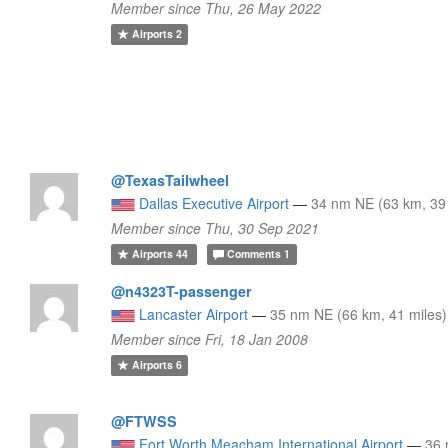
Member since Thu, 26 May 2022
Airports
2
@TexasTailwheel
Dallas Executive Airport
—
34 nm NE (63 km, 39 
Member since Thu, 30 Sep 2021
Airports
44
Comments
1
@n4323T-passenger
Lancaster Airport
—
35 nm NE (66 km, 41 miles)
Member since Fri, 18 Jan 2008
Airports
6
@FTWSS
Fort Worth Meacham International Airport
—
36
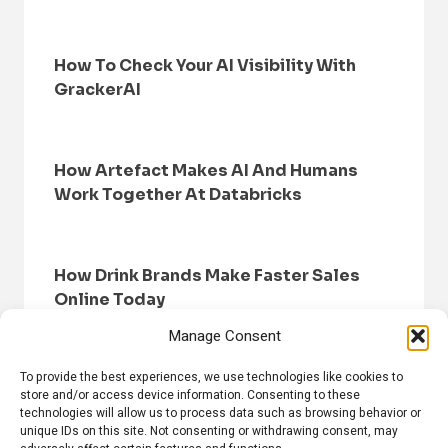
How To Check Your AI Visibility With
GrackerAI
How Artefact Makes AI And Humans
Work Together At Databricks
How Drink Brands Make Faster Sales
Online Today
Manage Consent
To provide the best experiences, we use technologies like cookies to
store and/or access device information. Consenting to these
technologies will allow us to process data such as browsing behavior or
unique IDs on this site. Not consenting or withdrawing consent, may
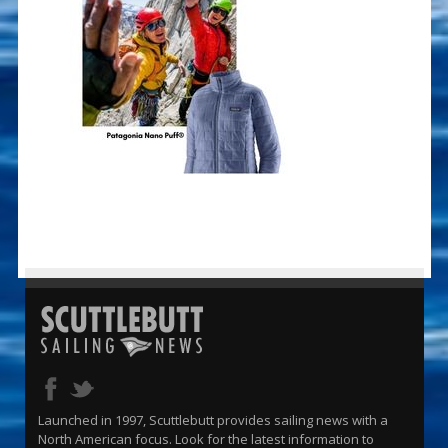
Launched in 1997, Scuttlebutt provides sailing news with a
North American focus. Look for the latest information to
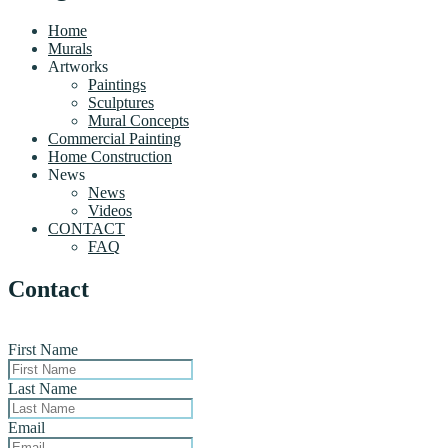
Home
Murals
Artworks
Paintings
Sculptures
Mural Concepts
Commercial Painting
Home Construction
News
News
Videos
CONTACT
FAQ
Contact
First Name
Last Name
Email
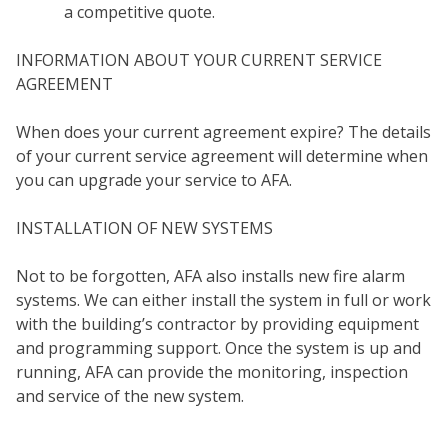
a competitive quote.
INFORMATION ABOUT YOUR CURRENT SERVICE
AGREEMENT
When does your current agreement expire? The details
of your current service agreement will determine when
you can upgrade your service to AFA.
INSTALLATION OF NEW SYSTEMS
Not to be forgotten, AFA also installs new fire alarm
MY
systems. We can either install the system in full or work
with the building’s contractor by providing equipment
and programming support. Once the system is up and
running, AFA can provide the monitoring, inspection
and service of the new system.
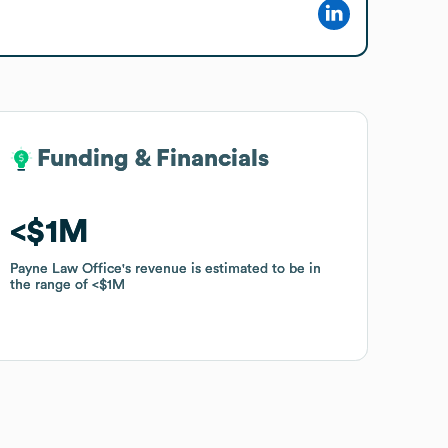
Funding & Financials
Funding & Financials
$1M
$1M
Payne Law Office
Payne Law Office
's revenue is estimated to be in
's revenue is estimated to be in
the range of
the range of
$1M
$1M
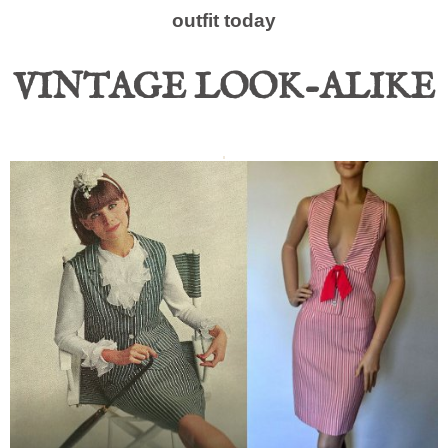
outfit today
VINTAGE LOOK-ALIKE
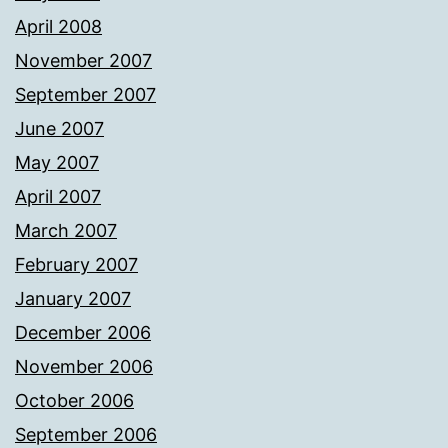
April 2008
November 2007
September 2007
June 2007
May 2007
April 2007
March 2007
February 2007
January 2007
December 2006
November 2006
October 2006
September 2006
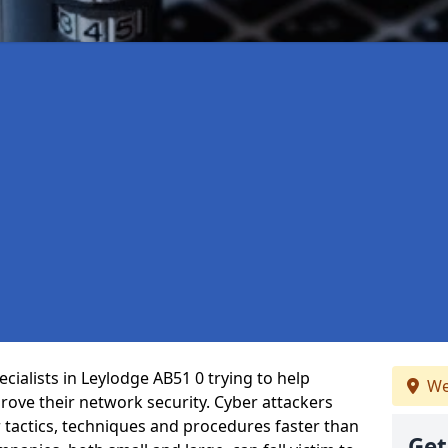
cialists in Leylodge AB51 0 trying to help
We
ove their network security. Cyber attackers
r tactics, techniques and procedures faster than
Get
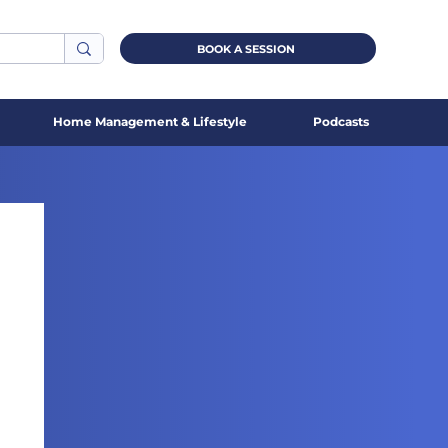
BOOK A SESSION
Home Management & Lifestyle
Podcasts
______________________________
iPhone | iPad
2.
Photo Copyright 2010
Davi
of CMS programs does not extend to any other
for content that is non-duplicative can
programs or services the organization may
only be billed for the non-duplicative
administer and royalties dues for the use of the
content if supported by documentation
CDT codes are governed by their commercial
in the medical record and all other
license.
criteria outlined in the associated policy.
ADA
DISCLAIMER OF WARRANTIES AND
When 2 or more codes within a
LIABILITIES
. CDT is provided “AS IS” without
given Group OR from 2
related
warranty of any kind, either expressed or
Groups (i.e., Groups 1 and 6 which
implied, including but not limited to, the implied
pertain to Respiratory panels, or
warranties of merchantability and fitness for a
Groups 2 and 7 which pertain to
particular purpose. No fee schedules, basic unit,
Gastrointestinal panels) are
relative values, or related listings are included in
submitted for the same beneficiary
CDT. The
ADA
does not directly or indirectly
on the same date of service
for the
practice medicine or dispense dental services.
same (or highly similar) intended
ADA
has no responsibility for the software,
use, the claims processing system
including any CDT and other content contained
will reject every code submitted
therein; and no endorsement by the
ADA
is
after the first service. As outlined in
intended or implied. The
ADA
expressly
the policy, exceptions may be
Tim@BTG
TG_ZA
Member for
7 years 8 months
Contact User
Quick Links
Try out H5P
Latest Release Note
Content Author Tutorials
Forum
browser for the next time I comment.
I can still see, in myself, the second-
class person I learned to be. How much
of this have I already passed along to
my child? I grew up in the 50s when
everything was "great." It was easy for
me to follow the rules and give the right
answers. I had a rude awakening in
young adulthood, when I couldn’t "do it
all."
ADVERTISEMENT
______________________________
• Work item
Above are some entries; copy exactly the lines from the line with "35 nm NE (66 km, 41 miles)" through the line with "Launched in 1997, Scuttlebutt", both included, but none of the pictures.

• Exercise output
35 nm NE (66 km, 41 miles)
Member since Fri, 18 Jan 2008
Airports
6
@FTWSS
Fort Worth Meacham International Airport
—
36
How To Check Your AI Visibility With
GrackerAI
How Artefact Makes AI And Humans
Work Together At Databricks
How Drink Brands Make Faster Sales
Online Today
Manage Consent
To provide the best experiences, we use technologies like cookies to
store and/or access device information. Consenting to these
technologies will allow us to process data such as browsing behavior or
unique IDs on this site. Not consenting or withdrawing consent, may
Launched in 1997, Scuttlebutt provides sailing news with a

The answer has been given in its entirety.